La “ricetta” del presidente del XVI per affrontare la questione rifiuti e per il risanamento ambientale
L’11 ottobre al convegno delle Città di Roma Fabio Bellini presidente del XVI Municipio, nel cui territorio ricade la discarica di Malagrotta, la più grande d’Europa, non ha dubbi e dichiara che occorre affrontare subito, nei fatti, la questione dell’emergenza rifiuti a Roma, ormai da troppo rimandata dall’agenda politica.
"Il livello politico deve decidere subito sulla chiusura della discarica e affrontare il complesso delle conseguenti questioni ambientali. Il tema di Massimina è ormai un tema nazionale.
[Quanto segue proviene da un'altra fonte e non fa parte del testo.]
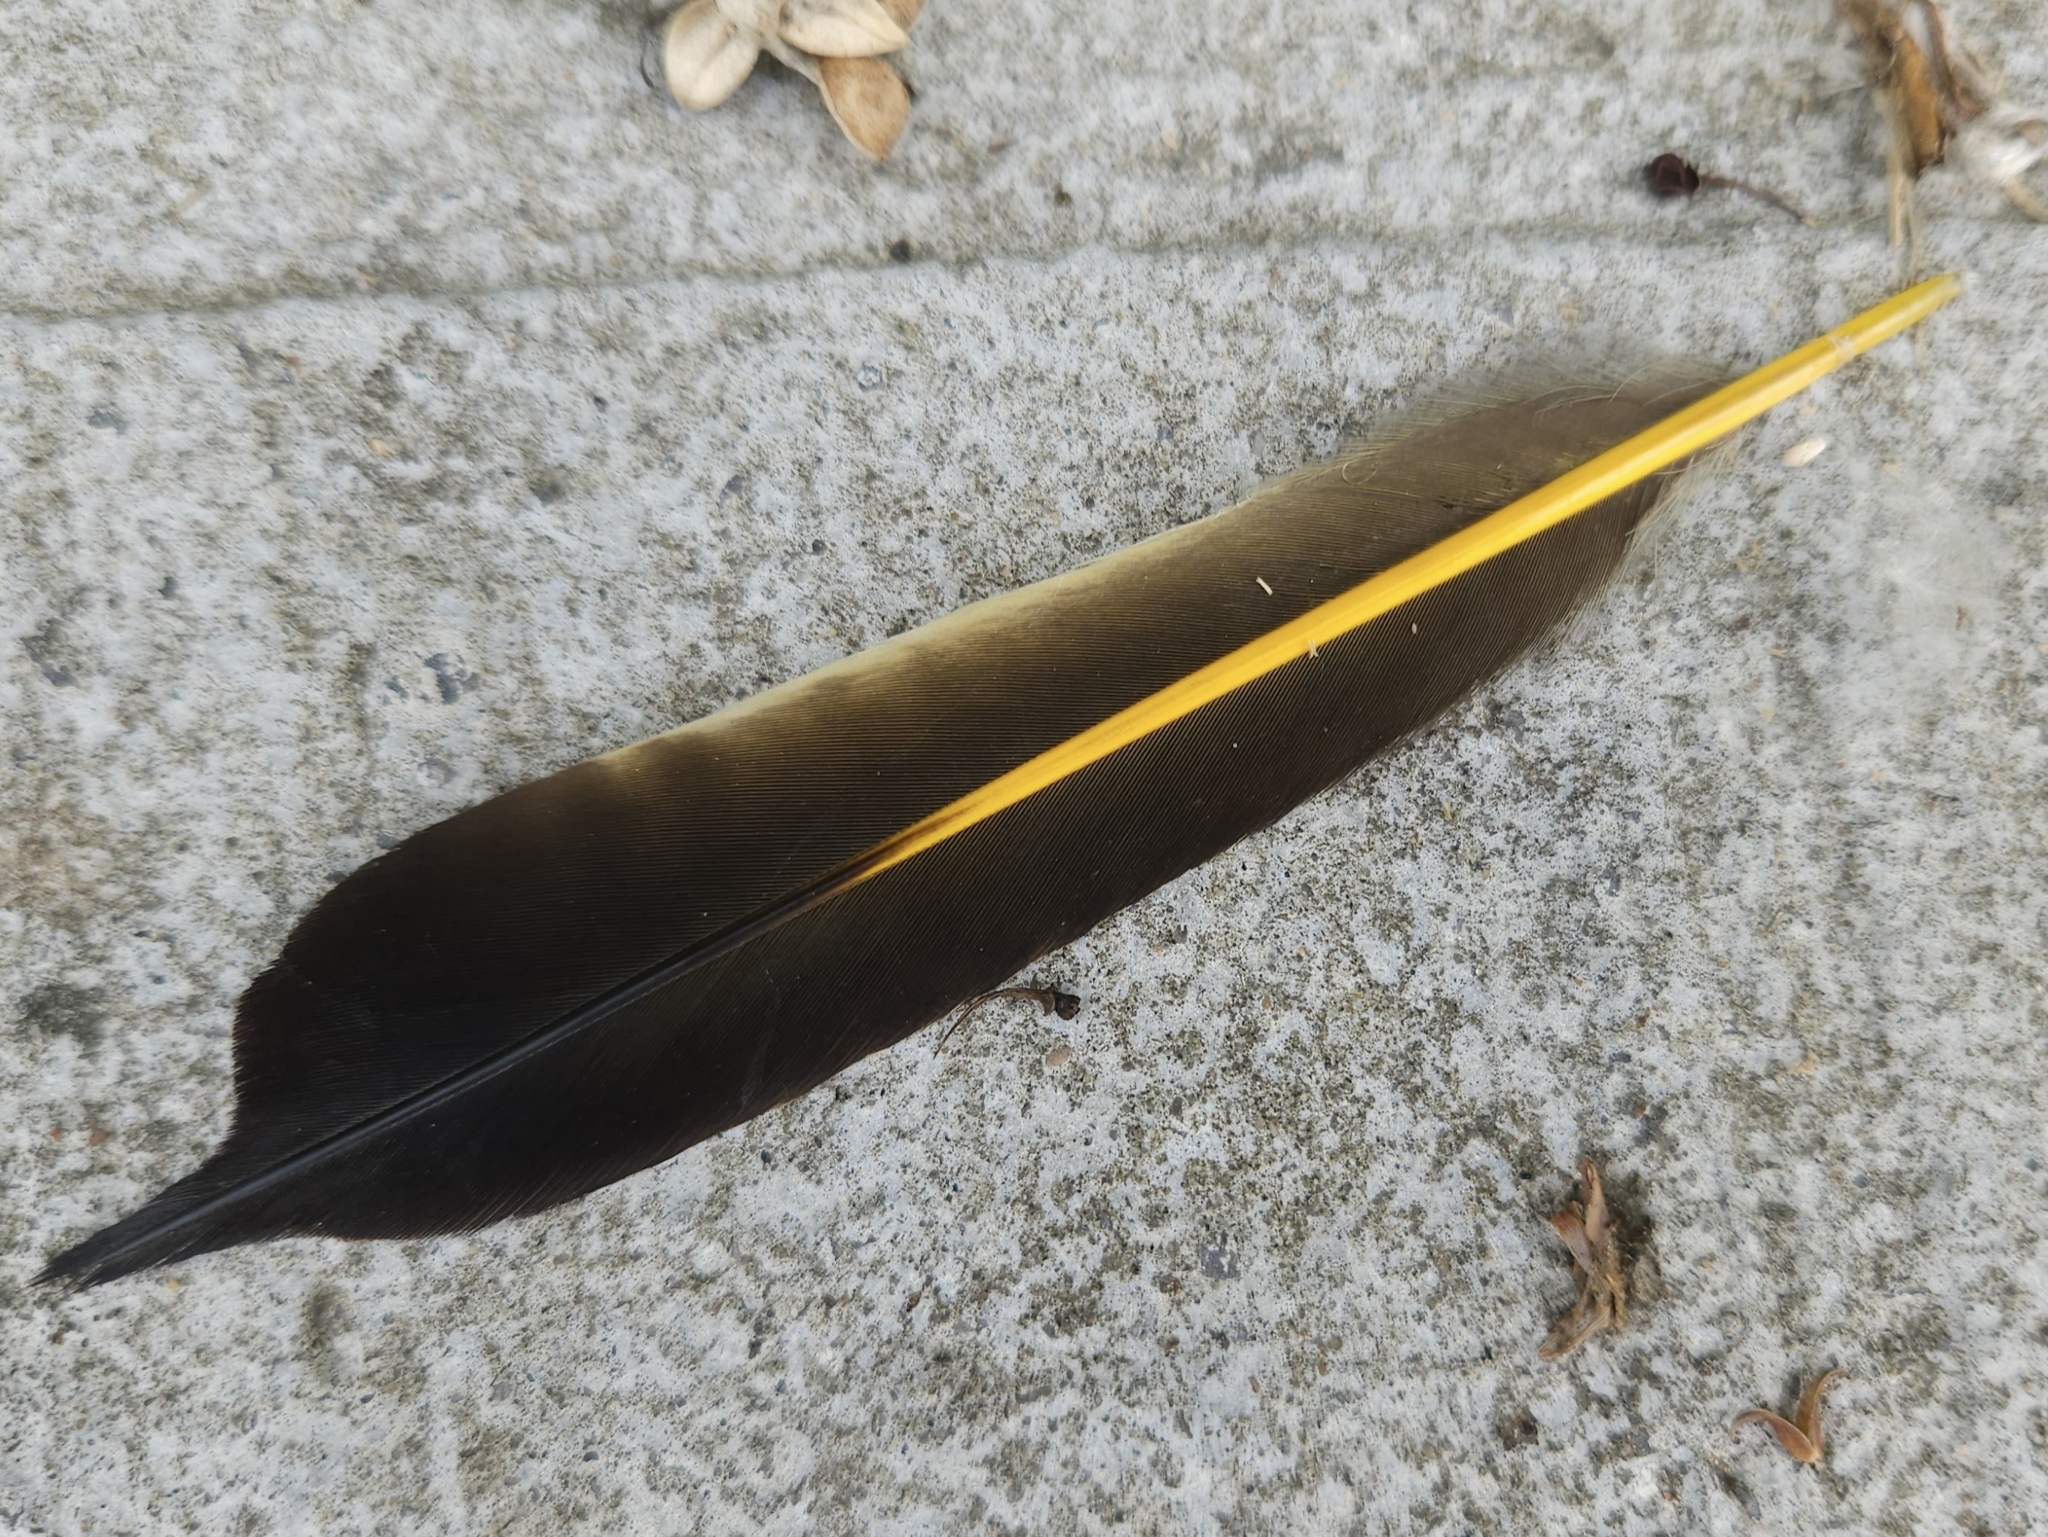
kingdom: Animalia
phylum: Chordata
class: Aves
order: Piciformes
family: Picidae
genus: Colaptes
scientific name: Colaptes auratus
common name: Northern flicker
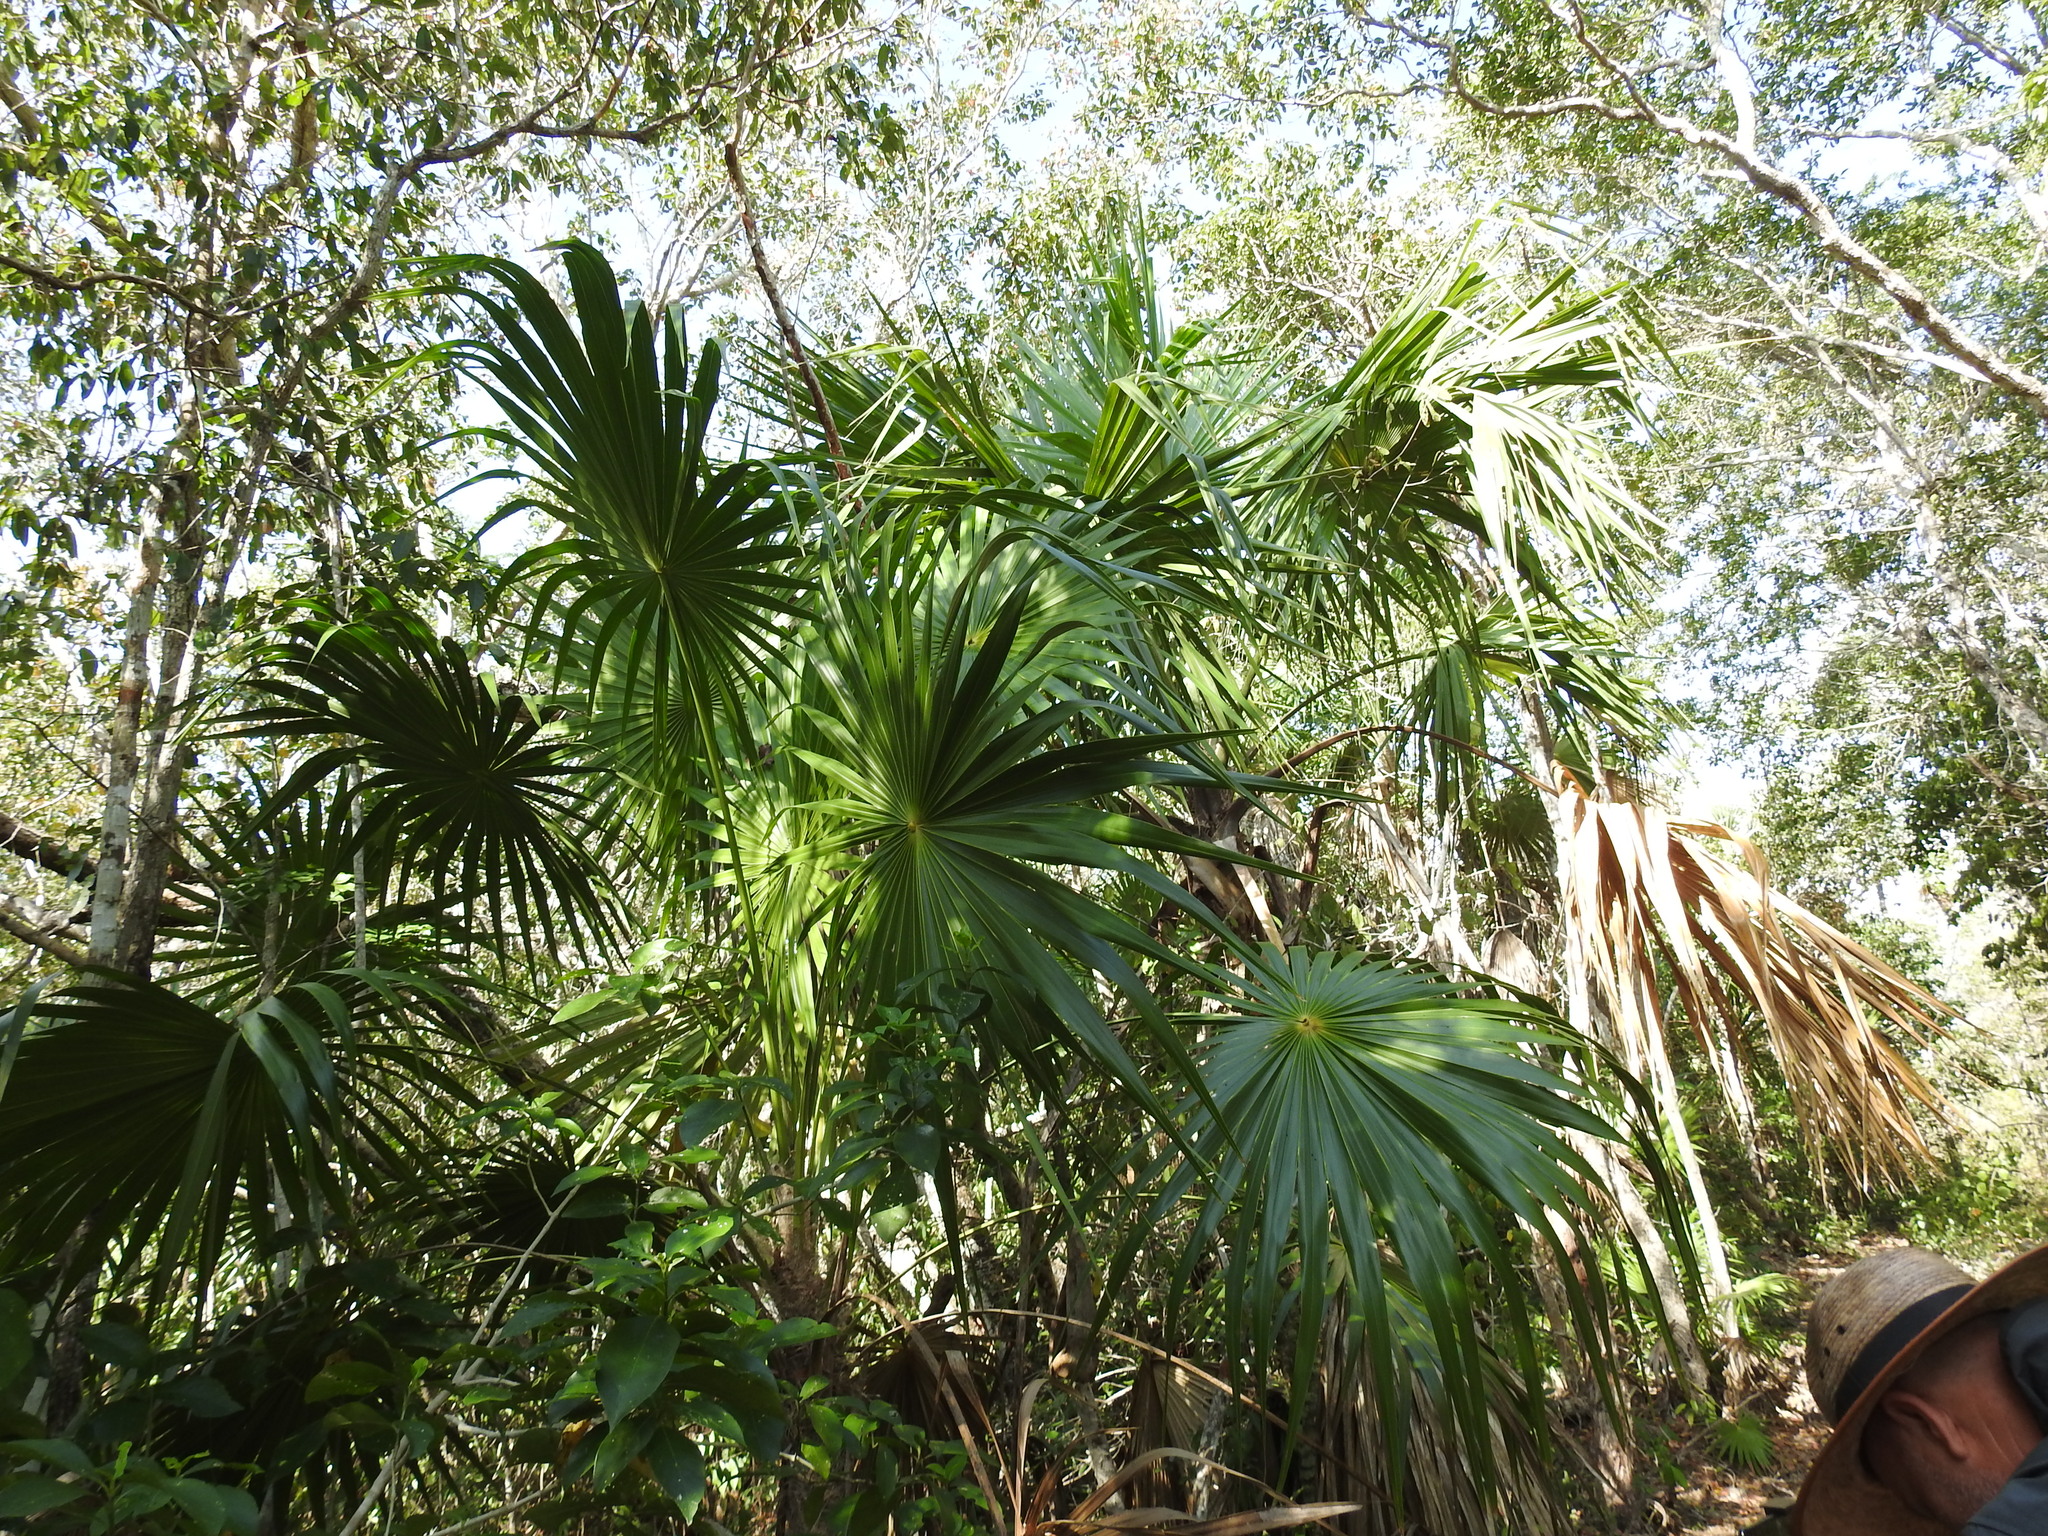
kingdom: Plantae
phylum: Tracheophyta
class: Liliopsida
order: Arecales
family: Arecaceae
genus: Thrinax
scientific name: Thrinax radiata
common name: Florida thatch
Per il suo essere classificata come area a rischio, ma anche per la necessità di decidere del destino della Raffineria di Roma e della sua necessaria rilocalizzazione per la quale la competenza diretta è del Governo nazionale e su cui ha un ruolo la Regione.
Tutto il lavoro di questi anni ha puntato ad ottenere dall’intervento urbanistico il risanamento ambientale dell’area e l’ottenimento di standard di servizi adeguati per chi abita o andrà ad abitare in quella zona. E’ il caso di Pescaccio, in cui il nuovo Prg prevede una zona verde al posto delle cave. Se la politica ricostruisce un pezzo di città con un’operazione
urbanistica, allora la politica deve decidere anche di affrontare il tema complessivo del risanamento ambientale dell’area. Temi, questi ambientali, che certamente non sono di stretta competenza del Municipio ma che chiamano in causa i partiti e, per la necessaria assunzione di responsabilità, i diversi livelli istituzionali: il Comune, la Provincia, la Regione, ma anche il Governo nazionale". Questo un passo del documento che il presidente Bellini, in visita a Cracovia con il sindaco, 204 studenti romani e i superstiti della Shoah, ha inviato al convegno sulla gestione rifiuti a Roma organizzato dalle Città di Roma.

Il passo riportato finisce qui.